Executive Insights: Bulgaria National Bank Governor Dimitar Radev

The governor of the Bulgarian National Bank speaks with Global Finance.


Global Finance: The Bulgarian National Bank implemented a significant package of measures to spur bank lending and enhance liquidity in the financial system. How well are those measures working to help minimize the economic impact of the pandemic?

Dimitar Radev: We realized we needed to act swiftly and decisively at the very onset of the pandemic to further strengthen the capital position and liquidity of the banking system. To this end, we implemented a package of measures for over 8% of GDP, including capitalization of the 2019 profit, increased liquidity by reducing riskier foreign exposures of commercial banks, and cancellation of the increase of the countercyclical capital buffer planned for 2020 and 2021.

These, in combination with fiscal measures, helped absorb the pandemic shock and alleviate the financial conditions for businesses and households. One of the main instruments we’re using is a moratorium scheme for bank loan payments until March 31, 2021. The incoming data confirm that our banking system continued to perform its intermediation functions smoothly in support of the economy. During the second quarter, which bore the brunt of the shock in the aftermath of the pandemic outbreak, company and household deposits increased by 1.6% and the stock of bank loans to households and small and medium-size enterprises increased by 0.8% and 2.2%, respectively. However, we are fully aware that pandemic-related developments are far from over, and stay ready to deploy additional measures as needed.

GF: How long are the measures that the BNB introduced to deal with the pandemic likely to remain in place?

Radev: The shortest answer is, as long as needed. Of course, we monitor carefully the economic situation and trends in the banking system and in all areas relevant to our tasks and responsibilities as a central bank. The good news is that we know much more today, compared to just months ago, about the economic and financial costs of the pandemic. Nevertheless, uncertainty remains notably high. Until a more stable outlook for the course of the pandemic emerges, we need to stay vigilant and ready to act.

GF: How much do you expect the Bulgarian economy to shrink in 2020 as a result of the pandemic, and what are your predictions for growth next year?
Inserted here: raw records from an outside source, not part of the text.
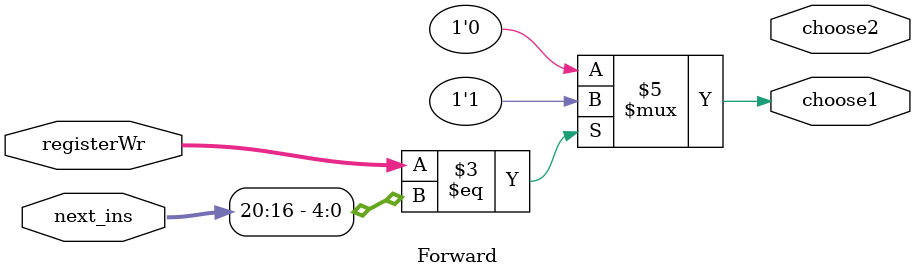
<source format=v>
`timescale 1ns / 1ps


module Forward(
    input [4:0] registerWr,
    input [31:0] next_ins,

    output reg choose1,
    output reg choose2

    );
    always@(*)
    begin
        if(registerWr==next_ins[25:21])
        choose1=1;
        else
        choose1=0;

        if(registerWr==next_ins[20:16])
        choose1=1;
        else
        choose1=0;
    end

endmodule

</source>
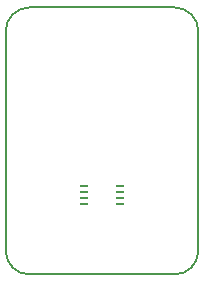
<source format=gbr>
G04 #@! TF.GenerationSoftware,KiCad,Pcbnew,5.1.4-e60b266~84~ubuntu19.04.1*
G04 #@! TF.CreationDate,2019-08-10T10:41:32+03:00*
G04 #@! TF.ProjectId,BRK-VSSOP-8-2.4x2.1-P0.5,42524b2d-5653-4534-9f50-2d382d322e34,v1.1*
G04 #@! TF.SameCoordinates,Original*
G04 #@! TF.FileFunction,Paste,Top*
G04 #@! TF.FilePolarity,Positive*
%FSLAX46Y46*%
G04 Gerber Fmt 4.6, Leading zero omitted, Abs format (unit mm)*
G04 Created by KiCad (PCBNEW 5.1.4-e60b266~84~ubuntu19.04.1) date 2019-08-10 10:41:32*
%MOMM*%
%LPD*%
G04 APERTURE LIST*
%ADD10C,0.150000*%
%ADD11R,0.750000X0.250000*%
G04 APERTURE END LIST*
D10*
X53000000Y-70600000D02*
G75*
G02X51000000Y-68600000I0J2000000D01*
G01*
X67300000Y-68600000D02*
G75*
G02X65300000Y-70600000I-2000000J0D01*
G01*
X65300000Y-48000000D02*
G75*
G02X67300000Y-50000000I0J-2000000D01*
G01*
X51000000Y-50000000D02*
G75*
G02X53000000Y-48000000I2000000J0D01*
G01*
X65300000Y-70600000D02*
X53000000Y-70600000D01*
X67300000Y-50000000D02*
X67300000Y-68600000D01*
X53000000Y-48000000D02*
X65300000Y-48000000D01*
X51000000Y-68600000D02*
X51000000Y-50000000D01*
D11*
X60700000Y-63120000D03*
X60700000Y-63620000D03*
X60700000Y-64120000D03*
X60700000Y-64620000D03*
X57600000Y-64620000D03*
X57600000Y-64120000D03*
X57600000Y-63620000D03*
X57600000Y-63120000D03*
M02*

</source>
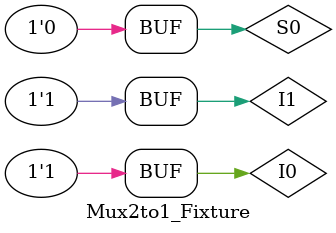
<source format=v>
`timescale 1ns / 1ps


module Mux2to1_Fixture;

	// Inputs
	reg S0;
	reg I0;
	reg I1;

	// Outputs
	wire Y;

	// Instantiate the Unit Under Test (UUT)
	Mux2to1_LM_19101664 uut (
		.S0(S0), 
		.I0(I0), 
		.I1(I1), 
		.Y(Y)
	);

	initial begin
		// Initialize Inputs
		S0 = 0;
		I0 = 0;
		I1 = 0;

		// Wait 100 ns for global reset to finish
		#100;
        
		// Add stimulus here

		S0 = 1;
		I0 = 0;
		I1 = 1;
		#100;
		S0 = 0;
		I0 = 1;
		I1 = 1;
		#100;
	end
      
endmodule


</source>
Radev: One thing I can be fairly confident in is that the decline in Bulgaria’s GDP this year will be less severe than initially expected. It is reasonable to assume that our economic trajectory will closely follow, but stay relatively better than, the profile of the euro area. We are now finalizing the work on our updated macroeconomic projections and will publish them in October. Even though our forecasts are usually rather cautious, I would not be surprised to see Bulgaria among the EU’s most resilient economic performers in 2020.

GF: Although “flash GDP” contracted by more than 9% in the second quarter of this year, ING Bank says the contraction wasn’t as big as some expected and predicts that the country is likely to post one of the smallest contractions in GDP in the EU. To what extent is this attributable to the central bank’s actions?

Radev: It sounds strange to consider an economic contraction of that size in somewhat positive terms. But, yes, I share the prediction that the contraction of the GDP in Bulgaria will remain below the EU average. Such an outcome reflects the existence and application of various government and central bank measures aimed at alleviating the negative impact from the pandemic. Without them, the picture would have been different. However, a precise analysis of the contribution of the separate policy measures to our GDP dynamics would require a longer and more detailed data series. We are still very early on in the process, but there will be plenty of such research to publicly communicate in due time.


GF: Heading into the pandemic, how confident were you that the Bulgarian banking sector was strong and well-capitalized?

Radev: The banks in Bulgaria entered the new coronavirus period very well prepared and resilient by any common metrics. At the end of 2019, the banking system had an over 19% CET1 capital ratio and a 270% liquidity coverage ratio. The sectors traditionally maintained high capital adequacy and liquidity have been bolstered further in recent years as a result of the asset quality reviews and stress tests done by the BNB and the ECB. The BNB measures noted above aimed to ensure even more safeguards in the face of the unprecedented nature of risks around the pandemic.

GF: How has the pandemic impacted ial banks’ efforts to integrate or align themselves more closely with the EU financial infrastructure as part of your path toward adopting the euro in early 2023?

Radev: Contrary to some concerns earlier this year, the pandemic situation did not impede our progress toward deeper European integration. It is a rather remarkable achievement that, in this period—despite enormous economic, financial, even political complications following the spread of the pandemic—we managed to successfully complete the all-important projects of entering the Exchange Rate Mechanism II and the Banking Union. Thus, we remained on track toward the next stage, adopting the euro.

An optimal strategy for the country is to aim to stay in ERM II for as short a time as possible. This suggests 2024 as Bulgaria’s year of accession to the euro area. Understandably, however, any such timeline is subject to a substantial degree of complexity and uncertainty involving developments in the economy, finances and the political landscape, both in the euro area and domestically. Therefore, our focus as a central bank is on the quality of the process, meaning that we need to do the right things, rather than focus on a specific deadline.